Monday, November 5, 2012

Wants to Use DVD in Classroom

Dear Rich: I’m a school librarian. I recently ordered DVDs for a teacher for a class on Forensic Science, and the packaging comes with the warning “For non-commercial, private exhibition in homes only. Any public performance, classroom use, or other use is strictly prohibited" (emphasis added). Can they make the "classroom use" claim, or are they just trying to bully those who don’t know about the Section 110(1) face-to face teaching exemptions? I know the teacher in question wants to use the DVDs as an integral part of her curriculum. The Dear Rich Staff is a big fan of forensic science and we remember studying it as a co-major back at Indiana University. Alas, we never did put it to use, except perhaps to analyze the raccoon prints left on our dock recently.

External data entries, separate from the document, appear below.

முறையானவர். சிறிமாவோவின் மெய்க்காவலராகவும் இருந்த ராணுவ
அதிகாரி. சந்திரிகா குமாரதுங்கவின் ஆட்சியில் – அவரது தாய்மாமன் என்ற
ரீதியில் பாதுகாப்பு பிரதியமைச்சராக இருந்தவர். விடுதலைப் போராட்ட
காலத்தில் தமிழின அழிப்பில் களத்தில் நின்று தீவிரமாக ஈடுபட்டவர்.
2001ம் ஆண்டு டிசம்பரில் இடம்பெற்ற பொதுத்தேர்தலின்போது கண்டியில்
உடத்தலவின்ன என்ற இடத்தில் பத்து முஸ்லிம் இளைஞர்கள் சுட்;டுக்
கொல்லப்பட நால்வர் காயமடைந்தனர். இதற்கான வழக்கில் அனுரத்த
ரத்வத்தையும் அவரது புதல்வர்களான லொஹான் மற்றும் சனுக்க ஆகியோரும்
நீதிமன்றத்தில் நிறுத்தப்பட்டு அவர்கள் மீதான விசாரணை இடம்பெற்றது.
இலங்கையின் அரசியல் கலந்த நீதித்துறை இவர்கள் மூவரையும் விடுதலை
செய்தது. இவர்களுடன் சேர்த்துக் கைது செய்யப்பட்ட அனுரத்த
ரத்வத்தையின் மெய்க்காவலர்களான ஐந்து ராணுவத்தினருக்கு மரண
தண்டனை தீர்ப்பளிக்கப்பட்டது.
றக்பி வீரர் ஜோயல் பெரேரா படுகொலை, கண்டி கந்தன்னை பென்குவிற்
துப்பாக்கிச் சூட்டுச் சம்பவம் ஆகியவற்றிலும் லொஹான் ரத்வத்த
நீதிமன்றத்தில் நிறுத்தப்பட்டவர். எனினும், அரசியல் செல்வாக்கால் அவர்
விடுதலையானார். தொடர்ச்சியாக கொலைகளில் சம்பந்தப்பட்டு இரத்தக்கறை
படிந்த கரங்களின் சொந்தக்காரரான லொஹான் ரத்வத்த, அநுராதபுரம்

Right, you had a question. If the teacher's use of the DVD qualifies under the face-to-face exemption of the copyright law (below), then it is not an infringement and you can disregard the "warning." (There is an exception, described below.)
17 USC 110 Notwithstanding the provisions of section 106, the following are not infringements of copyright: (1) performance or display of a work by instructors or pupils in the course of face-to-face teaching activities of a nonprofit educational institution, in a classroom or similar place devoted to instruction, unless, in the case of a motion picture or other audiovisual work, the performance, or the display of individual images, is given by means of a copy that was not lawfully made under this title, and that the person responsible for the performance knew or had reason to believe was not lawfully made;
What if "no classroom use" is a condition of a license? There is an exception. Many companies have attempted to circumvent the copyright laws (some successfully) by forcing the consumer to license the work, rather than purchase it. However, in order to create a binding license -- one that permits a company to step in and stop so-called unauthorized uses -- the company needs to prove that the end user entered into an agreement. As we've mentioned before, the most effective end-user licenses (EULAs) require some type of actual agreement -- typically a click-to-accept checkbox or button. These mechanisms for "agreeing" come in many shades -- and courts have even enforced shrink wrap agreements in which tearing open the shrink wrap signifies that the end user agrees with the license. Check your method of ordering to determine if you agreed to any licenses and check the packaging for signs of a license agreement. As a general rule, the easier it is to demonstrate that the other party agreed to the terms and conditions, the easier it will be to enforce the agreement. If the license is part of the packaging, it should be prominent and obvious that breaking the seal enters the end user into a license agreement. Our gut feeling is that the "warning," by itself, probably has little legal effect.